What to produce:
In the data below, find every line that has the string "labels", and copy it.

────────────────

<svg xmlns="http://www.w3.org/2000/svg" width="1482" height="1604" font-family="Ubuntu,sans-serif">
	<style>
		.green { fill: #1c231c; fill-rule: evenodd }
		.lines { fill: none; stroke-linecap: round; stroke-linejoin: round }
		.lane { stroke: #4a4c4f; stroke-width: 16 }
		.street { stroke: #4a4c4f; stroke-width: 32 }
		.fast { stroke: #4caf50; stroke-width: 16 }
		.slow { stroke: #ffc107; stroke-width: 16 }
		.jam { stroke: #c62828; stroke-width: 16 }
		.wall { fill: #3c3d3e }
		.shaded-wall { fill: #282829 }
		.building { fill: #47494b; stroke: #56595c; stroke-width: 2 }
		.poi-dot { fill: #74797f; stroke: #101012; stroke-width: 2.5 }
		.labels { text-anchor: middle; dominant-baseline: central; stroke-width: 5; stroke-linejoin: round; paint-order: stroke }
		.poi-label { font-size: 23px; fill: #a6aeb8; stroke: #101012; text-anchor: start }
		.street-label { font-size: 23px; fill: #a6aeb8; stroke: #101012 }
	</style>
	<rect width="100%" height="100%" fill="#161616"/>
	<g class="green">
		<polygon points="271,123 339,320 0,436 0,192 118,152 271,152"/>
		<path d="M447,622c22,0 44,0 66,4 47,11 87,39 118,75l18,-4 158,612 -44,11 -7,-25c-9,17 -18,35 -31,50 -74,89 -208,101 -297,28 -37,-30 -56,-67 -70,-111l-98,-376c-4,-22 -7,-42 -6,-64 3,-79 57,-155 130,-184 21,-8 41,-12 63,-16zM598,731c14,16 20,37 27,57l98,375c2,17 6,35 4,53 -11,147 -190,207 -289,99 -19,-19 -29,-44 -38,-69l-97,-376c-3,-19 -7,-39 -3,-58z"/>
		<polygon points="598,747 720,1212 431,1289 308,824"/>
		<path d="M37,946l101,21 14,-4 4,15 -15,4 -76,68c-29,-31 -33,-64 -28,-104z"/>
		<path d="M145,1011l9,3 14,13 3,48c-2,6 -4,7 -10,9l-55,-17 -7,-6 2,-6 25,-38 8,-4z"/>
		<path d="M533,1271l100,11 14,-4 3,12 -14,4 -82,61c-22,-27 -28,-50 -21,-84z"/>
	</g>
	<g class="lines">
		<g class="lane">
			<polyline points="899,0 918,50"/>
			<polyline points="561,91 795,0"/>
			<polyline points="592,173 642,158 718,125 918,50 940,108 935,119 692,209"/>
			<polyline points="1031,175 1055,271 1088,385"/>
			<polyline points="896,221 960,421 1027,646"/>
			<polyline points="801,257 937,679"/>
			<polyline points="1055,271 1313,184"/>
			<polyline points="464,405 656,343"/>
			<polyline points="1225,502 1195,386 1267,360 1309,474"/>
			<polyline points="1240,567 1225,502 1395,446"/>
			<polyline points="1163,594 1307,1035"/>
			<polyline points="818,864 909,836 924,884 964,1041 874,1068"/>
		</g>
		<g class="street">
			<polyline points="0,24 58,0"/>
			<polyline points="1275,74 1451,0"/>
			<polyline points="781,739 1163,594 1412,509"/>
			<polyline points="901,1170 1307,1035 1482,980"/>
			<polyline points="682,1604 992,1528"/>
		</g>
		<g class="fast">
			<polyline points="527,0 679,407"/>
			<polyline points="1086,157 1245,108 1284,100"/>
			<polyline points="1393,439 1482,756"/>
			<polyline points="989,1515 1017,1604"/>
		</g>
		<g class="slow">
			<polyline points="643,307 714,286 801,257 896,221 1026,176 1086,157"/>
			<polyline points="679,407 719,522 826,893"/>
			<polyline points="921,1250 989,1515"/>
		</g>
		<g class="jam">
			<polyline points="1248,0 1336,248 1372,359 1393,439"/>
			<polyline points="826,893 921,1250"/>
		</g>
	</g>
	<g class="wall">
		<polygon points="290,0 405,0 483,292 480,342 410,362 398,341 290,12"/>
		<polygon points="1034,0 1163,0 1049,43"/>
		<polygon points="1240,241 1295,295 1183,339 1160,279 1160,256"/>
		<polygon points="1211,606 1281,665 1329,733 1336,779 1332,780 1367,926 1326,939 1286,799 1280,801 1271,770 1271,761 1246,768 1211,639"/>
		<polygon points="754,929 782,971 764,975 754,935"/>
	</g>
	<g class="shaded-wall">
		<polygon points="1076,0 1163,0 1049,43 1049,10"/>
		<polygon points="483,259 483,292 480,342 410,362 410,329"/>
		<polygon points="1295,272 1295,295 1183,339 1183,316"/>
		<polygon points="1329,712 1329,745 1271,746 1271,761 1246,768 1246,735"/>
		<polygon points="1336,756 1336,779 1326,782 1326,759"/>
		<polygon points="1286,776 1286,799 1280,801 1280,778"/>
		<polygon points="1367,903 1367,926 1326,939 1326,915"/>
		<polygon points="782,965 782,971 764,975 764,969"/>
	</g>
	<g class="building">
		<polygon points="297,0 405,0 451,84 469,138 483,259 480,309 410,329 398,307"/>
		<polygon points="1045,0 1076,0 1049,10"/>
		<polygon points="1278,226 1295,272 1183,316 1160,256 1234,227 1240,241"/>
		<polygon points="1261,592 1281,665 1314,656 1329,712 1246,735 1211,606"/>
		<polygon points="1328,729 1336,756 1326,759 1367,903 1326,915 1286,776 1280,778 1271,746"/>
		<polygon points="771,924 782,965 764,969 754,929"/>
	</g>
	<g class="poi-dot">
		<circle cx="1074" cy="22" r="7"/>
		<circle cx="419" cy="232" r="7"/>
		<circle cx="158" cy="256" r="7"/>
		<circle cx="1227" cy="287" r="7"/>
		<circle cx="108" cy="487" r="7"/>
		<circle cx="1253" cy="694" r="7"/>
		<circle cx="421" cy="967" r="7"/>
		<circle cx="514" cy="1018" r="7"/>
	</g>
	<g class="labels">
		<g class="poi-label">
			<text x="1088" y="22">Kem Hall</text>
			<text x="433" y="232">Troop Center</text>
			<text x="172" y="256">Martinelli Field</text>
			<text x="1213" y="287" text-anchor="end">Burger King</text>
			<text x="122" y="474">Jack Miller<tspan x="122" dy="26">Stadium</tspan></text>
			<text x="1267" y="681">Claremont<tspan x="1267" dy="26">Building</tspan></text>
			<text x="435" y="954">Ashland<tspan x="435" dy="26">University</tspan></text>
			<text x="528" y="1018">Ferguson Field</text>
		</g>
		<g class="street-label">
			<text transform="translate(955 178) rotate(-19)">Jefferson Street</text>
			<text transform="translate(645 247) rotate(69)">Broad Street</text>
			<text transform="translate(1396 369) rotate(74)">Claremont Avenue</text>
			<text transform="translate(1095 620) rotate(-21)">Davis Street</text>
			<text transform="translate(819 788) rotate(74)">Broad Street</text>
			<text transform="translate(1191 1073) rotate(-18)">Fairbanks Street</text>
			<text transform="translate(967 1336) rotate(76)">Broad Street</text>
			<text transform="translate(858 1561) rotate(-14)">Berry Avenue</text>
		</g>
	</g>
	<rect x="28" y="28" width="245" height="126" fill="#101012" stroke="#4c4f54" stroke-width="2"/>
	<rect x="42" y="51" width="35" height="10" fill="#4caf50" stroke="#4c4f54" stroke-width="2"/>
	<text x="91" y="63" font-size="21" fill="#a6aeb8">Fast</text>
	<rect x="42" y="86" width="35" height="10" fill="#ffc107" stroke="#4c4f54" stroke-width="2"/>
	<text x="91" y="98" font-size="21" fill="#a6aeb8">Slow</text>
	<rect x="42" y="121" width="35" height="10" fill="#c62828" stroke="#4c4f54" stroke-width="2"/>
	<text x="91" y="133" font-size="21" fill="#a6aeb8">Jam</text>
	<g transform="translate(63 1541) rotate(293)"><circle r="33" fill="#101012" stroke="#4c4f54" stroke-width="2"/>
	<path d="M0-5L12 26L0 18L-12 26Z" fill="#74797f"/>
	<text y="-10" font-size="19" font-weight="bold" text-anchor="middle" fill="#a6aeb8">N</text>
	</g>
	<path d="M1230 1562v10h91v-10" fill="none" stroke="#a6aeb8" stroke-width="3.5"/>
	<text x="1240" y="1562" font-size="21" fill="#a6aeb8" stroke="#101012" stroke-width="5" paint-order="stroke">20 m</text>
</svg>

────────────────

Finished task:
		.labels { text-anchor: middle; dominant-baseline: central; stroke-width: 5; stroke-linejoin: round; paint-order: stroke }
	<g class="labels">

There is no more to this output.